▶ _PAGE EXCERPT_:
Support for deaf children aged 0 to 5 years: Guide

Hitchins, A. Lewis, S. Holmans, A. Grover, A. Wakefield, T. Cormier, K. Rowley, K. Macsweeney, M. | View as single page | Feedback/Impact

What is Deafness?

The National Deaf Children’s Society provide two meanings of the word 'deaf'.

Hearing loss can be described by the following classifications:

Status of loss - Temporary or permanent
Type of loss - Conductive, Sensorineural, Mixed, or Auditory Neuropathy
Degree of loss - Mild, Moderate, Severe, or Profound
Timing of loss  - Congenital or Acquired

Temporary hearing loss may be the result of an obstruction in the ear canal or another health-related condition. Causes may include ear infection, excessive ear wax, strenuous exercise, high blood pressure and noise induced hearing loss.  A permanent loss may be a result of numerous aetiologies such as CHARGE syndrome, Connexin 26, Usher Syndrome, Mondini, Prematurity, Anoxia and Meningitis. This list is by no means exhaustive. The aetiology may affect the treatment and prognosis of the hearing loss.

Hearing loss is measured in decibels hearing level (dBHL). This number represents the softest level you can hear. Hearing level can be measured for pure tone sounds, as well as for speech sounds, and can be reported for both ears (bilateral) or for each ear individually (unilateral). In the UK the degree of a child’s hearing loss is described by the better hearing ear and by the descriptors (in section 9 page 22) from the British Society of Audiology (BSA) recommendations.

▶ _DATASET EXTRACT_:
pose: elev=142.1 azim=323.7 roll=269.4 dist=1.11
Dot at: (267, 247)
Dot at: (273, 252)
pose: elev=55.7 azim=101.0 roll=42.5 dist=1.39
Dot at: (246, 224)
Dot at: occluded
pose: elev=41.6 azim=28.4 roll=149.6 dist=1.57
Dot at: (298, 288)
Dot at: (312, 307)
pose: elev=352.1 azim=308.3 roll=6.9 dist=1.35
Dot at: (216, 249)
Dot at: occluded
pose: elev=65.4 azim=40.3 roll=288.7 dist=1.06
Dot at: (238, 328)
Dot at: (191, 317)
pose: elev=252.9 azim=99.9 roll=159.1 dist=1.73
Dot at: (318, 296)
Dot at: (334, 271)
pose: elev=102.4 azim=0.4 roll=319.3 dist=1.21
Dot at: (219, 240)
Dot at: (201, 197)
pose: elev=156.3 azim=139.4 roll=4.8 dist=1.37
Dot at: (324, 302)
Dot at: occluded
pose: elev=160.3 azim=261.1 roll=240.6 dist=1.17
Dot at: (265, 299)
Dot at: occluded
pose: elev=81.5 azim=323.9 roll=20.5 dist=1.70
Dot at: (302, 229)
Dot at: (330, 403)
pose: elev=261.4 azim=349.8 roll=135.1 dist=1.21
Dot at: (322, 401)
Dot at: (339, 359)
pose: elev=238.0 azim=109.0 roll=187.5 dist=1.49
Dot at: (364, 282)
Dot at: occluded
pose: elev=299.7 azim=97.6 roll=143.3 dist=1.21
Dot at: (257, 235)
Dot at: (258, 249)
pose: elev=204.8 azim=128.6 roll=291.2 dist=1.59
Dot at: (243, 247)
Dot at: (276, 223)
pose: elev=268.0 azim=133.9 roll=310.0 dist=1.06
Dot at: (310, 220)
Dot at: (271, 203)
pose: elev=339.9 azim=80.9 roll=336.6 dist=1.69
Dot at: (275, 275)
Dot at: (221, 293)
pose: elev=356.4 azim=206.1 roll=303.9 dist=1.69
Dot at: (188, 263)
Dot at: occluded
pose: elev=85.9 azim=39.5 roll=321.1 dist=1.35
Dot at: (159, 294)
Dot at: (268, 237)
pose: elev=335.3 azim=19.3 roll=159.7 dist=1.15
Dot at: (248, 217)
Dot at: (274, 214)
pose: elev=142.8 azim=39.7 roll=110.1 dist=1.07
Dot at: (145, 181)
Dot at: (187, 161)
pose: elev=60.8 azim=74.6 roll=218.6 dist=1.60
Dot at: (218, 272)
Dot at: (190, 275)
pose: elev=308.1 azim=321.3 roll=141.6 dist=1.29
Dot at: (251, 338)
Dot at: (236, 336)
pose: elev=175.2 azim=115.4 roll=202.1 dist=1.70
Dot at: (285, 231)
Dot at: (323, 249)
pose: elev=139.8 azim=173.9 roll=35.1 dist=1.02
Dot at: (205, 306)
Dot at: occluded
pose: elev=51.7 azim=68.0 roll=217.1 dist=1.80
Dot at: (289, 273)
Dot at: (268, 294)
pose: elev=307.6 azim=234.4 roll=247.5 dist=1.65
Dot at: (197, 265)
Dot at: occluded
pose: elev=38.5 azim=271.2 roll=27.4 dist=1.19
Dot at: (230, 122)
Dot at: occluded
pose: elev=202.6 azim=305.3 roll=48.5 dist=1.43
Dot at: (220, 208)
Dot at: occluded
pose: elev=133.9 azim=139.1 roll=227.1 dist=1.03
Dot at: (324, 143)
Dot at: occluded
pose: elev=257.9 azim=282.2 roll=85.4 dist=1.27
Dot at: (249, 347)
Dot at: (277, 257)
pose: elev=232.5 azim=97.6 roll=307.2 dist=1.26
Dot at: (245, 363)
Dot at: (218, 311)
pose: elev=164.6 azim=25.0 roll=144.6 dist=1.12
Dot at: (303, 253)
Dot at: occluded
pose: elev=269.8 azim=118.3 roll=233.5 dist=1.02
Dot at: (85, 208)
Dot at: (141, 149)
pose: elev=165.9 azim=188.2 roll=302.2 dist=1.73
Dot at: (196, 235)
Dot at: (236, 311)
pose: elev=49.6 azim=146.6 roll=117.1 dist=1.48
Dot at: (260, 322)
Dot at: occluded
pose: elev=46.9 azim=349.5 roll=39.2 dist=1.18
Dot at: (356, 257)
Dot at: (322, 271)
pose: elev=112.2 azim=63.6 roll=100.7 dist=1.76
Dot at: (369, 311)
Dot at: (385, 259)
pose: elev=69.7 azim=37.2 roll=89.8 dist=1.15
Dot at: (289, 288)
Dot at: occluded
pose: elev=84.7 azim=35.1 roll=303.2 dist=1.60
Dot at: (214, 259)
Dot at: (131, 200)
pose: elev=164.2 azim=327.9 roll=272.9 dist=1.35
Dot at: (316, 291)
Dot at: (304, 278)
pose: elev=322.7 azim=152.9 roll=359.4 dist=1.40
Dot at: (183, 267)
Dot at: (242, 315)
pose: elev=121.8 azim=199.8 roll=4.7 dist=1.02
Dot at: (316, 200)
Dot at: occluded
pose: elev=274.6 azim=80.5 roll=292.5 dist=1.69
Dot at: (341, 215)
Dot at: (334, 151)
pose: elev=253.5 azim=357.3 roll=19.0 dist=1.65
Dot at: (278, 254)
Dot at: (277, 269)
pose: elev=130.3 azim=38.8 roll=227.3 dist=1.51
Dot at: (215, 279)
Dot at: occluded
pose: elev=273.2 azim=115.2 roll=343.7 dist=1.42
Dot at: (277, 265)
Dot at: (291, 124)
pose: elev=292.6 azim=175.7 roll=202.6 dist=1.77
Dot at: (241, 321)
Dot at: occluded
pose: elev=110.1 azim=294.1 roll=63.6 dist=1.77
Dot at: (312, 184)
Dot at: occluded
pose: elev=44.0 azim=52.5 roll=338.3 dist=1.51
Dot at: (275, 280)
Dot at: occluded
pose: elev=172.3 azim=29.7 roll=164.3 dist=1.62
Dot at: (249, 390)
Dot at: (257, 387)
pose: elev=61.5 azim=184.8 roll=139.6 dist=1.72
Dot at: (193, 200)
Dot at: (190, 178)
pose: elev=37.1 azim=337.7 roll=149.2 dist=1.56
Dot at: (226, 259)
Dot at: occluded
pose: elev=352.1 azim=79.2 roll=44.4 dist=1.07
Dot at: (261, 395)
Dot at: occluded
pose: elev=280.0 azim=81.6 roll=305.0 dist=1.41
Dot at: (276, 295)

▶ _TASKS AND EXERCISES_:
• a. List the causes of temporary hearing loss that the deafness guide gives.
• b. Repeat the deafness guide from "Hearing loss can" up to and including "the hearing loss.".
• c. Write the next part of the deafness guide, following on from its final sentence.

▶ _ANSWERS FOR THE TASKS_:
• a. Ear infection, excessive ear wax, strenuous exercise, high blood pressure, and noise induced hearing loss.

• b.
Hearing loss can be described by the following classifications:

Status of loss - Temporary or permanent
Type of loss - Conductive, Sensorineural, Mixed, or Auditory Neuropathy
Degree of loss - Mild, Moderate, Severe, or Profound
Timing of loss  - Congenital or Acquired

Temporary hearing loss may be the result of an obstruction in the ear canal or another health-related condition. Causes may include ear infection, excessive ear wax, strenuous exercise, high blood pressure and noise induced hearing loss.  A permanent loss may be a result of numerous aetiologies such as CHARGE syndrome, Connexin 26, Usher Syndrome, Mondini, Prematurity, Anoxia and Meningitis. This list is by no means exhaustive. The aetiology may affect the treatment and prognosis of the hearing loss.

• c.
Within normal limits < 25 dBHL

Mild 25-40 dBHL

Moderate 41-70 dBHL

Severe 71-95 dBHL .

Profound >95 dBHL

Hearing levels are recorded on an audiogram. MEDEL have produced a video which explains the audiogram and the different loudness and frequencies of sounds.

There are various tests available to ascertain the audiogram and level of hearing of babies and children. The NDCS booklet ‘Understanding Your Child’s hearing tests’  gives more details

One challenge of deafness is that it does not always occur in isolation.  It is estimated that between 25 and 40% of deaf children have additional needs with challenges which include for example oro-motor disorders, complex physical needs and cognitive difficulties4,5,6.